### What you need to do
Could you set down every record exactly as it appears?

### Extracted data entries
##############################

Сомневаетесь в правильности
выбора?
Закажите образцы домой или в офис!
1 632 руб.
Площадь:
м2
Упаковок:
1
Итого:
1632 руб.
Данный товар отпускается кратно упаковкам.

##############################

### Exercise response
Сомневаетесь в правильности
выбора?
Закажите образцы домой или в офис!
1 632 руб.
Площадь:
м2
Упаковок:
1
Итого:
1632 руб.
Данный товар отпускается кратно упаковкам.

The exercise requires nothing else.